The first argument in favour of banning the burqa is simply that: It is so uncommon that it would only affect a handful of Australian Muslim women.
I tend to think that the same is also an argument against its banning. Why would we enact a law which only affects a few people unless the law was more about symbolism than anything else? I think that laws which restrict religious expression for “symbolic” reasons should strike fear in the hearts of all people of faith.
Along similar lines, I have heard it argued that the wearing of the burqa is not a religious requirement, but a cultural one, and so banning it would not be an imposition on religious freedom. Some even go as far as to suggest that we would be liberating Muslim women by supporting a ban.

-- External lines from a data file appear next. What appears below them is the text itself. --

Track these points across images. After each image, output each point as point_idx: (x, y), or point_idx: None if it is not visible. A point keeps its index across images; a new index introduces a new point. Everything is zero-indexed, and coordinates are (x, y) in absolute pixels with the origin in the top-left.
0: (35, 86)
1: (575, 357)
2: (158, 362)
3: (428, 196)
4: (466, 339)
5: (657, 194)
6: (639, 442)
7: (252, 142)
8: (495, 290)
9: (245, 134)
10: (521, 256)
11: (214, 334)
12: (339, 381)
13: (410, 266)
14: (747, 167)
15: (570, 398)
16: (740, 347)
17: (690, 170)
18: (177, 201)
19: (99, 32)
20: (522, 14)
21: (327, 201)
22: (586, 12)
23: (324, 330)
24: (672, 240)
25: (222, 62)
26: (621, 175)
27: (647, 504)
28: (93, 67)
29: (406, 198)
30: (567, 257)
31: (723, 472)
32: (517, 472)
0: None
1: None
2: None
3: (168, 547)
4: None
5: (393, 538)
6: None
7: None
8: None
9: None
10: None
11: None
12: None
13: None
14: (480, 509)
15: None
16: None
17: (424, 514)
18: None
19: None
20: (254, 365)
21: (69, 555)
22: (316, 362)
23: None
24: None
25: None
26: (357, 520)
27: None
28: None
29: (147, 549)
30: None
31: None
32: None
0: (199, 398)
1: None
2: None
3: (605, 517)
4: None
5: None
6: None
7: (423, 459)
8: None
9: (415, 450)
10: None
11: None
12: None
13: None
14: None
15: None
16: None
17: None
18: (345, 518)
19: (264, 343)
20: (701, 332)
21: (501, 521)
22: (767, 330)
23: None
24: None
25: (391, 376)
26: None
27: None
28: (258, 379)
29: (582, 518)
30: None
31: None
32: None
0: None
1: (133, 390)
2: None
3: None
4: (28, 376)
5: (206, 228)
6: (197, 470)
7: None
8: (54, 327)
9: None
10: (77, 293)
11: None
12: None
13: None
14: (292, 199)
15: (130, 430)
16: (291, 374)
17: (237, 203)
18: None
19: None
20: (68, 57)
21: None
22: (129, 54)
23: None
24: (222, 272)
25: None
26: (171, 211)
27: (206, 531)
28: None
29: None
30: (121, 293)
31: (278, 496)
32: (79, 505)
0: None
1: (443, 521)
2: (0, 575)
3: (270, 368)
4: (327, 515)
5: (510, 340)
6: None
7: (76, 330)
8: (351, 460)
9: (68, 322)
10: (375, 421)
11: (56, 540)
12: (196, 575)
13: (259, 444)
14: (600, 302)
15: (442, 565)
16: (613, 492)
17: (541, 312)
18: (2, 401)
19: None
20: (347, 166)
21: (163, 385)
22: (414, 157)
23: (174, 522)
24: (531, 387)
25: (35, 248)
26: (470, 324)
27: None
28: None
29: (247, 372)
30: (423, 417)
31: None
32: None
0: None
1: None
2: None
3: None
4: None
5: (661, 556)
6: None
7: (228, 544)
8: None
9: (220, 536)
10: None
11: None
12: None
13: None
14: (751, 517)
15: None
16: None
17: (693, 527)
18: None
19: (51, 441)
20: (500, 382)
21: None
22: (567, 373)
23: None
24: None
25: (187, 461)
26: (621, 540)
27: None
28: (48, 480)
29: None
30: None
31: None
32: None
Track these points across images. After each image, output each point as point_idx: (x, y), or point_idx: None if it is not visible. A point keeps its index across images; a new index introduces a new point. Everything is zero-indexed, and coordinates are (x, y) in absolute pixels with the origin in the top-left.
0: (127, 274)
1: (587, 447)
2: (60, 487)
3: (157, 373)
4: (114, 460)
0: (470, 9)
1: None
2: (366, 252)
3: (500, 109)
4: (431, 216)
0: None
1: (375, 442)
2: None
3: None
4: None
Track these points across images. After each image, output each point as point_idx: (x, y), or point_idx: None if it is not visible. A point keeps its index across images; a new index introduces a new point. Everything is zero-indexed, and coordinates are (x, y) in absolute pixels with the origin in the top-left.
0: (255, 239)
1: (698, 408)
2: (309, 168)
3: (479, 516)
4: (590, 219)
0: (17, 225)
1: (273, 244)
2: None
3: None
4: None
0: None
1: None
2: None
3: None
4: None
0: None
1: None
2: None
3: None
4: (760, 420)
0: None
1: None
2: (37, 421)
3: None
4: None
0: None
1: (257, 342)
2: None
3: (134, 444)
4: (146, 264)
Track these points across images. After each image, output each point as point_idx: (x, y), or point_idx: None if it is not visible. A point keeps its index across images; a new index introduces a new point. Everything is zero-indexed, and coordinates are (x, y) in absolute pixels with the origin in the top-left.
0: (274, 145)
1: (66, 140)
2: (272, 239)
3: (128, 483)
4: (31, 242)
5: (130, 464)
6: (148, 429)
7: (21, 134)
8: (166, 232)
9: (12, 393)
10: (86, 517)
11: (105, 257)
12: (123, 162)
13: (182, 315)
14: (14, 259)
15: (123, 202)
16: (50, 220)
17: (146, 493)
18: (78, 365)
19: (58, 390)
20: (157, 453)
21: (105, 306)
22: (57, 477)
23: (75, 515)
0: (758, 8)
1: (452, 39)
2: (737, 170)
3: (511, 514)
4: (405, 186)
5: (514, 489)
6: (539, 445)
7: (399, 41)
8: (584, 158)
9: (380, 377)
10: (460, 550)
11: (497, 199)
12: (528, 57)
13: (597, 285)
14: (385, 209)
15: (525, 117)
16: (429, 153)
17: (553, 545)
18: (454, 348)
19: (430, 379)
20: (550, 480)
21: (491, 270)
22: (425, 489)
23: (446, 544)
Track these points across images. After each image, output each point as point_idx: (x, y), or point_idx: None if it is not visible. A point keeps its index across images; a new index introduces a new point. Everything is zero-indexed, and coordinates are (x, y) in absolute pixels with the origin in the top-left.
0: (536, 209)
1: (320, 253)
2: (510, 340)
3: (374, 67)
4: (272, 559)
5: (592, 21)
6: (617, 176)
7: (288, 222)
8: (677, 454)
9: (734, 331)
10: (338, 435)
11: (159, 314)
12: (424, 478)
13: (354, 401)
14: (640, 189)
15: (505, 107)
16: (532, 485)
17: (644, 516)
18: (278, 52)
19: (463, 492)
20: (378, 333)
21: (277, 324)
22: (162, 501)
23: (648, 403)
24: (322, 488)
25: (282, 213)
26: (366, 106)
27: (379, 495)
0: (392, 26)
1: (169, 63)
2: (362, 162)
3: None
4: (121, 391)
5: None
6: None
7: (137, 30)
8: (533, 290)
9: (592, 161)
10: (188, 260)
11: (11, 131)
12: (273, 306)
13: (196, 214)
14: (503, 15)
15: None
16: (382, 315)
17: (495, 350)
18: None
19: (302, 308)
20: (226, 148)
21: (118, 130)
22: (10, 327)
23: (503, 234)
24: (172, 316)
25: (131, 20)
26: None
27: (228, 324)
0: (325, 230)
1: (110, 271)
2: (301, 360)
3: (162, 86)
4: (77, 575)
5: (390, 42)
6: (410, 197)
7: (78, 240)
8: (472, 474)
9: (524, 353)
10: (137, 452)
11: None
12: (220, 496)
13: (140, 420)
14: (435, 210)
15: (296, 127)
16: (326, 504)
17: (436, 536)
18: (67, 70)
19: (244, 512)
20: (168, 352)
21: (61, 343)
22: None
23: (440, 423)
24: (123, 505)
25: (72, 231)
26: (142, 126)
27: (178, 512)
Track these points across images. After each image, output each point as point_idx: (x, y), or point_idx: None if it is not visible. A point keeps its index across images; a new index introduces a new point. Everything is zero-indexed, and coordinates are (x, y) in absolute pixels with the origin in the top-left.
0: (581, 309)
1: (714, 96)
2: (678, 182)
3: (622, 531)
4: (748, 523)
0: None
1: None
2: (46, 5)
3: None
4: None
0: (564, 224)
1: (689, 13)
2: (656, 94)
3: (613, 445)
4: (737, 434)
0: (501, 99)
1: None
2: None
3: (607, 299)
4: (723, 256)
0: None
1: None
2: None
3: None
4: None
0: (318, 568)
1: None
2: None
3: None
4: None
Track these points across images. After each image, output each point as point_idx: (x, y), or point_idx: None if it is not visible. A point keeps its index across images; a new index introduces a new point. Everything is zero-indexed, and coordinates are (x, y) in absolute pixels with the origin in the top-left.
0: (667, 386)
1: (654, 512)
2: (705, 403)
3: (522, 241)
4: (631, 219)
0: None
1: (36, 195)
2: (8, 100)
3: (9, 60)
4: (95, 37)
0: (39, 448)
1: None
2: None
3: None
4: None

I don’t know whether the wearing of the burqa is a religious requirement for Muslim women; I am not even a Catholic religious scholar, let alone an Islamic one. In any event, I don’t think it matters either way because freedom of religion is about more than being permitted by the state to meet the minimum requirements of your faith.
It is about allowing you to express it fully, restricted only as far as necessary to preserve public health or safety. Given that the majority of religious sisters in Australia do not wear a habit, could a similar argument not be put forward for the banning of religious garb, because it, too, is not essential to the living of consecrated life?
Or take another example: As Catholics, we are only required to attend Mass on Sundays and Holy Days of Obligation. So a person could feasibly argue that attending Mass on any days other than this is a cultural, and not a religious, requirement, and ban weekday Mass attendance.
And as far as the argument that it would somehow “liberate” women, I don’t think the law should be the arbiter of what items of dress constitute a free versus enslaved woman.
If they were to do so, I could add a number of items of women’s clothing which are worn today and which I consider oppressive! Are not the young women who try to make their way through the city on a Saturday night in stiletto heels and short, tight dresses similarly oppressed by a culture which demands they dress in a certain way?
More seriously, outlawing the burqa would likely not see these women in public without a face covering; it is more likely that they would not leave the house at all, stripping them of any form of social interaction.
I’m not suggesting that people who seek to ban the burqa or otherwise restrict the freedom of our Islamic brothers and sisters should necessarily be thought of as “Islamophobic.”
For the most part, that word – like many other “phobias” – is used in order to stifle legitimate debate. I just think they have not thought it through clearly.
Banning a burqa is a precedent for banning a religious habit. Banning the building of an Islamic school is a precedent for banning the building of a Catholic school. Or university. Or hospital. Or nursing home.
The only difference is who is making the rules at the relevant time. We should be defending the religious freedom of everyone, not just ourselves. It is the right thing to do. And it is the wise thing to do.